There is often a disconnect between introducing a new idea, implementing said idea, and sustaining that implementation. We must move beyond periodic workshops to ongoing professional development implemented with support over a period of time.

The Center for Public Education reported that allotting a significant amount of time—perhaps as much as 50 hours—gives teachers the chance to demonstrate mastery of a new instructional strategy. Teachers should be active, not passive, during that time.

Which do you think is more effective: reviewing a PowerPoint and reading examples about the integration of technology into lesson plans or actively building a Webquest with a future lesson in mind, peer reviewing the results, sharing the work with students, and getting back together to reflect on learning outcomes? Ongoing, active, continuous PD wins the day.

How to Improve In-Class Observations

Observation is a fantastic way to learn new things, and teachers don't usually struggle to learn new things! The main struggle lies in implementing new techniques. You can go next door and watch your colleague teach an inspiring lesson using a KWL literacy strategy or simulation activity, but that won't necessarily translate into action.

Again, ongoing support is key. To increase implementation, working with a coach to implement and debrief following the use of a new strategy can make all the difference. A coach can shadow the teacher as they observe another class, model skills, assist with implementation, and provide substantive feedback.

Another key is clearly articulating (and agreeing on) what learning should look like with a new technique or tool before setting faculty loose with it. Having a clear definition and expectations along with a detailed rubric that will be used in observation and evaluation matters immensely.

Teachers also need school leaders to provide them with the most valuable resource--time--to be able to observe their colleagues during the school day. This can be achieved with special schedules, rotating substitutes, and more.

How to Improve Single Session Workshops

Trying to put on a "magic bullet" workshop or seminar can be exhausting and ultimately futile. Single-session workshops are often woefully misaligned to the actual needs of teachers. You know the drill--the entire faculty gathers in a sizable room and receives one large-group PD session. There is usually not enough time for teachers to discuss ideas, nor adequate follow-up to implement and sustain new strategies.

Why not let teachers take the lead? Through the formation of teacher-led professional learning communities, teachers can create and discuss instructional techniques within an environment characterized by ongoing supportive mentorship and turn the single session workshop into a powerhouse for instructional improvement.

The Importance of Modeling and the Power of Your LMS

You have the ability to transform the typical PD quagmire. First, remember to look for opportunities to show and involve teachers as new instructional practices are modeled. This will help them translate high-level ideas into classroom practice.
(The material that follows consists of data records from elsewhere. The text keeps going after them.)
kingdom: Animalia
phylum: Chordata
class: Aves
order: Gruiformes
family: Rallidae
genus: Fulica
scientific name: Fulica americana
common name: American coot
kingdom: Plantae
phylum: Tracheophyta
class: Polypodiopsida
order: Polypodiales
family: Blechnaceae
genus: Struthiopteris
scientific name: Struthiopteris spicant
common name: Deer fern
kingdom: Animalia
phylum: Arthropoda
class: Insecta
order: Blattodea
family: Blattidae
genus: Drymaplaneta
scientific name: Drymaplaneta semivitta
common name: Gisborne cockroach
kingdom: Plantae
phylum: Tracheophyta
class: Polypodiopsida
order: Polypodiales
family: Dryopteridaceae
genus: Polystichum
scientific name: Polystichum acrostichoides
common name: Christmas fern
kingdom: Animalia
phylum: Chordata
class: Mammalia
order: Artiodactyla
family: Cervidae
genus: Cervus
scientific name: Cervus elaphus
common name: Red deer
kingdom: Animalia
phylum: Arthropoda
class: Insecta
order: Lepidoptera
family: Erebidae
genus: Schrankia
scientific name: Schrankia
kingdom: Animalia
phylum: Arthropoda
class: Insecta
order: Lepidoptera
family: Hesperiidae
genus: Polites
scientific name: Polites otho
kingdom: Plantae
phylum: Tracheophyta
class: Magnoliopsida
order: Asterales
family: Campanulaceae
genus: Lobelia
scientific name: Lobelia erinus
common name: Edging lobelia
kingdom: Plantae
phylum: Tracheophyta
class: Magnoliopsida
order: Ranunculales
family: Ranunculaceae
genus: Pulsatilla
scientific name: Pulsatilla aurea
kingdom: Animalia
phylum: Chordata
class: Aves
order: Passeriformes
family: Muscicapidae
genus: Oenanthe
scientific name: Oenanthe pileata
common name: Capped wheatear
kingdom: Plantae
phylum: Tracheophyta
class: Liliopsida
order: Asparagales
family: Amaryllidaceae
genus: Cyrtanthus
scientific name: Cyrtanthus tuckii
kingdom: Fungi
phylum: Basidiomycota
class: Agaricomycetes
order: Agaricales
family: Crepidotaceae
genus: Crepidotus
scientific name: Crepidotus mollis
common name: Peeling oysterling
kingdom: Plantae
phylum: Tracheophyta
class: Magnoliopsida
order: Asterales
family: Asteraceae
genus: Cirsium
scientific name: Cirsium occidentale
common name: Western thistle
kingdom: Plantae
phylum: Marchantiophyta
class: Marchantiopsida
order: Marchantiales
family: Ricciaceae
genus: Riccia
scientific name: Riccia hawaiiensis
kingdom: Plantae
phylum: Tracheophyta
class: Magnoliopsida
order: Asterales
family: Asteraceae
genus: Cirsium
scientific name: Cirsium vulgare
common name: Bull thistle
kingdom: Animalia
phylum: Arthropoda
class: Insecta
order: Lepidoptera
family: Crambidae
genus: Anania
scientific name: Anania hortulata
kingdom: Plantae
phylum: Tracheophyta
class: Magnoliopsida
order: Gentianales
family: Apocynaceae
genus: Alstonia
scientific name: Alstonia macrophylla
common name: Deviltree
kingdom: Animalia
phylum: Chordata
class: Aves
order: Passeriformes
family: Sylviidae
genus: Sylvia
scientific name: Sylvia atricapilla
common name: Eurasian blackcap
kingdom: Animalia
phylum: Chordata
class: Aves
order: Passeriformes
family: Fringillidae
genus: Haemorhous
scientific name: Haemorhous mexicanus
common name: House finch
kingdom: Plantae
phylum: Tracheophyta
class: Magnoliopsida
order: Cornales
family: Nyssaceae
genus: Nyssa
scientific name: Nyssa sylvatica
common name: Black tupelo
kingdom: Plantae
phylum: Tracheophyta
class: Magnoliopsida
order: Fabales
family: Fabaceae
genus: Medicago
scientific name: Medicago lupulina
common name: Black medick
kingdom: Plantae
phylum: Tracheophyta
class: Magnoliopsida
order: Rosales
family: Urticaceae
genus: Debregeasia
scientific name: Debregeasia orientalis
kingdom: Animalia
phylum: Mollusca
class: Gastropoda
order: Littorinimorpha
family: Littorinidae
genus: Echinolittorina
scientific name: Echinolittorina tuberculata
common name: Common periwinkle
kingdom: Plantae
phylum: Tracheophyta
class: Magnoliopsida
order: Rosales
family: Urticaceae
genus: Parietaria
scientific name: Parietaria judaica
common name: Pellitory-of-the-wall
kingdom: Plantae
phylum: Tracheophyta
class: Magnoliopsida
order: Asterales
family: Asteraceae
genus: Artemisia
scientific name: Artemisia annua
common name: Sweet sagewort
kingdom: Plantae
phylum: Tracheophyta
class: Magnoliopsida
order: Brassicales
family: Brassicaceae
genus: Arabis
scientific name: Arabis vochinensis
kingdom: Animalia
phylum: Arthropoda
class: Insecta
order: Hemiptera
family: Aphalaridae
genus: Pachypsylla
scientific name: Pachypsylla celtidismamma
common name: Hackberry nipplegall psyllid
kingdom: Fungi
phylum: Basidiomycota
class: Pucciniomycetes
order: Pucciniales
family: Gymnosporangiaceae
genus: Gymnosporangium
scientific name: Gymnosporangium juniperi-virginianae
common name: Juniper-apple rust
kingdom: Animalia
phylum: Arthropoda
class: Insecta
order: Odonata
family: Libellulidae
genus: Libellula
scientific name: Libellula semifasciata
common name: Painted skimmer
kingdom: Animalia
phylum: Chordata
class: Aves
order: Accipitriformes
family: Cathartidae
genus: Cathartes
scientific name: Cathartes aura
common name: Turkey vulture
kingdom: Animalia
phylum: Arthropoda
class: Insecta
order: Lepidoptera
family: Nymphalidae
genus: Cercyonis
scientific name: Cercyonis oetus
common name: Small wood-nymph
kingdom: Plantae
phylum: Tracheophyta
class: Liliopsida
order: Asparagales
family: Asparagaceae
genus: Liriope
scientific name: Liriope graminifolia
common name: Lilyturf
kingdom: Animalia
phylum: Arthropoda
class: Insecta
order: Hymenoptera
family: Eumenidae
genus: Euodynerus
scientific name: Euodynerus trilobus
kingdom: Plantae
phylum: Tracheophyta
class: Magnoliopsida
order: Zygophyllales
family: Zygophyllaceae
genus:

Additionally, you likely have one more untapped resource at your disposal. When planning improved PD opportunities, don't forget about your learning management system (LMS). Nearly half of respondents to the Global State of Digital Learning study report that the LMS they use for classroom instruction is not being used for staff professional development. By following the recommendations above and activating the full potential of your LMS, you can immediately impact all types of teacher professional development and make them more meaningful, productive, and sustainable long into the future.